WHAT YOU ARE ASKED TO DO ->
Please transcribe exactly, and only, the lines of the data below between the line holding "There are three" and the line holding "logic of when to", inclusive.

RECORDS TO PROCESS ->

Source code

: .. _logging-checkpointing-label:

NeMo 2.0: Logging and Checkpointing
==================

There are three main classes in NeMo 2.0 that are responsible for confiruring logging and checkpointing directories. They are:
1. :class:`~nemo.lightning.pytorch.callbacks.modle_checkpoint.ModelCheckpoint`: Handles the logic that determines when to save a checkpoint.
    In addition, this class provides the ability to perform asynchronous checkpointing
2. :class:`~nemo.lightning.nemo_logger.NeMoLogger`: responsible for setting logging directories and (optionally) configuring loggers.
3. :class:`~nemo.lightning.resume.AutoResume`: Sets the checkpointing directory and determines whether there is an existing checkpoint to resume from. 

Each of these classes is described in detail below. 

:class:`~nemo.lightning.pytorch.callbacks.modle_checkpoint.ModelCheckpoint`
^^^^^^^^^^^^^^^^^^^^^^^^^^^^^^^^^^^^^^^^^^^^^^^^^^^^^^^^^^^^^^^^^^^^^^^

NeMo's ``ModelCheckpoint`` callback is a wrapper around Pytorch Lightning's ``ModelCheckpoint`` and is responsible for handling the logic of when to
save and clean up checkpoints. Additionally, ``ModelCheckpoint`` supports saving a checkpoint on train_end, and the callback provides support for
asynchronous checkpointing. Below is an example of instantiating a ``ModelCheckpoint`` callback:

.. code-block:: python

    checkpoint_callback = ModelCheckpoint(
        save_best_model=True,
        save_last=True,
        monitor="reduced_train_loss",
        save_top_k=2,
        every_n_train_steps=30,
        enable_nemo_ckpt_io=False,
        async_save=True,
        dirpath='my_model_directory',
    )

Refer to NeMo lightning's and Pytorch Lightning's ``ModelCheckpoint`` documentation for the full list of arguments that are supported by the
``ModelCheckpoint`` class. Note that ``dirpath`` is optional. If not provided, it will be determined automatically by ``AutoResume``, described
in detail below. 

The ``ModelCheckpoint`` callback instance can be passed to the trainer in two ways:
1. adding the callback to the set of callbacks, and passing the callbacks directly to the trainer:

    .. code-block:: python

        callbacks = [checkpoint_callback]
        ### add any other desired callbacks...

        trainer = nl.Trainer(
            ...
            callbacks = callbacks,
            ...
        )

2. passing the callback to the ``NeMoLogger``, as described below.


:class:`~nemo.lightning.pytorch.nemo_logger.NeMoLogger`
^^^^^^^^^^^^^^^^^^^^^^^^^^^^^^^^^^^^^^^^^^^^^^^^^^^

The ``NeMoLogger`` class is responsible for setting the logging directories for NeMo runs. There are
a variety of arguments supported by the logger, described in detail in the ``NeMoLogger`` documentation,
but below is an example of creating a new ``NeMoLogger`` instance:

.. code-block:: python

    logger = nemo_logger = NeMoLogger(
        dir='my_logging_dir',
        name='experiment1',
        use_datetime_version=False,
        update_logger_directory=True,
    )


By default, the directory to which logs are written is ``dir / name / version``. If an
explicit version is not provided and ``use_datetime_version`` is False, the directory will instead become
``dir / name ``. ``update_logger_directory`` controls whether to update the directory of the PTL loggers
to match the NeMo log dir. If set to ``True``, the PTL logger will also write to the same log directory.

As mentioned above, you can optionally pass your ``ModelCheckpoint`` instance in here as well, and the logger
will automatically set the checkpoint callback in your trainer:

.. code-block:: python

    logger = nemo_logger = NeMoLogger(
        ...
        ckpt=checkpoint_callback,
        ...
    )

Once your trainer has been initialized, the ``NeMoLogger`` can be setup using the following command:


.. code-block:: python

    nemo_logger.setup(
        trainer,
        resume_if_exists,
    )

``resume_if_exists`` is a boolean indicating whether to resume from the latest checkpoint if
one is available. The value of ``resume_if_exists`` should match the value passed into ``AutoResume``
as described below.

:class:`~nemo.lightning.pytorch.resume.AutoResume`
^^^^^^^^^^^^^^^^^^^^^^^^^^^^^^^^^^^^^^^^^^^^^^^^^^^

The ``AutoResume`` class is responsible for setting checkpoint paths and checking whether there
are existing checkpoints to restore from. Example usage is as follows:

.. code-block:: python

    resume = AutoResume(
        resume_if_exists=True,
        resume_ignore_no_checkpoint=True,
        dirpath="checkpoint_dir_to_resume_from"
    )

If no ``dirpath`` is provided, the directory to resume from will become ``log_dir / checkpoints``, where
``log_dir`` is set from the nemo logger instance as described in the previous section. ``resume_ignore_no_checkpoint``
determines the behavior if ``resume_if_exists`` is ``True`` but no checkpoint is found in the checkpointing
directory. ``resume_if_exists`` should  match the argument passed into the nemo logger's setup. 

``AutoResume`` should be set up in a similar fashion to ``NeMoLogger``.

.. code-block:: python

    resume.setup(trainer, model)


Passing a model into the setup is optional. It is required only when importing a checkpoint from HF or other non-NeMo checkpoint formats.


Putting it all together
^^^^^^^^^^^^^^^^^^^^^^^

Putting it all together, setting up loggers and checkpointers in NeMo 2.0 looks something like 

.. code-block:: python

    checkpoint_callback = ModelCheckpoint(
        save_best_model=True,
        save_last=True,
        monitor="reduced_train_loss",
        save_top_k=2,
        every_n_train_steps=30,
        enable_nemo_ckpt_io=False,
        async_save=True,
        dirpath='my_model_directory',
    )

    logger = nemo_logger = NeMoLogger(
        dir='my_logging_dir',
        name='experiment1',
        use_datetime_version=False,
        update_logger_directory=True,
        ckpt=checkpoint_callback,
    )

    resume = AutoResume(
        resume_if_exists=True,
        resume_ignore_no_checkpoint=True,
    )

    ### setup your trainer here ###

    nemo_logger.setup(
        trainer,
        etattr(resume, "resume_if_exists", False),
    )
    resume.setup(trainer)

TASK OUTPUT ->
There are three main classes in NeMo 2.0 that are responsible for confiruring logging and checkpointing directories. They are:
1. :class:`~nemo.lightning.pytorch.callbacks.modle_checkpoint.ModelCheckpoint`: Handles the logic that determines when to save a checkpoint.
    In addition, this class provides the ability to perform asynchronous checkpointing
2. :class:`~nemo.lightning.nemo_logger.NeMoLogger`: responsible for setting logging directories and (optionally) configuring loggers.
3. :class:`~nemo.lightning.resume.AutoResume`: Sets the checkpointing directory and determines whether there is an existing checkpoint to resume from. 

Each of these classes is described in detail below. 

:class:`~nemo.lightning.pytorch.callbacks.modle_checkpoint.ModelCheckpoint`
^^^^^^^^^^^^^^^^^^^^^^^^^^^^^^^^^^^^^^^^^^^^^^^^^^^^^^^^^^^^^^^^^^^^^^^

NeMo's ``ModelCheckpoint`` callback is a wrapper around Pytorch Lightning's ``ModelCheckpoint`` and is responsible for handling the logic of when to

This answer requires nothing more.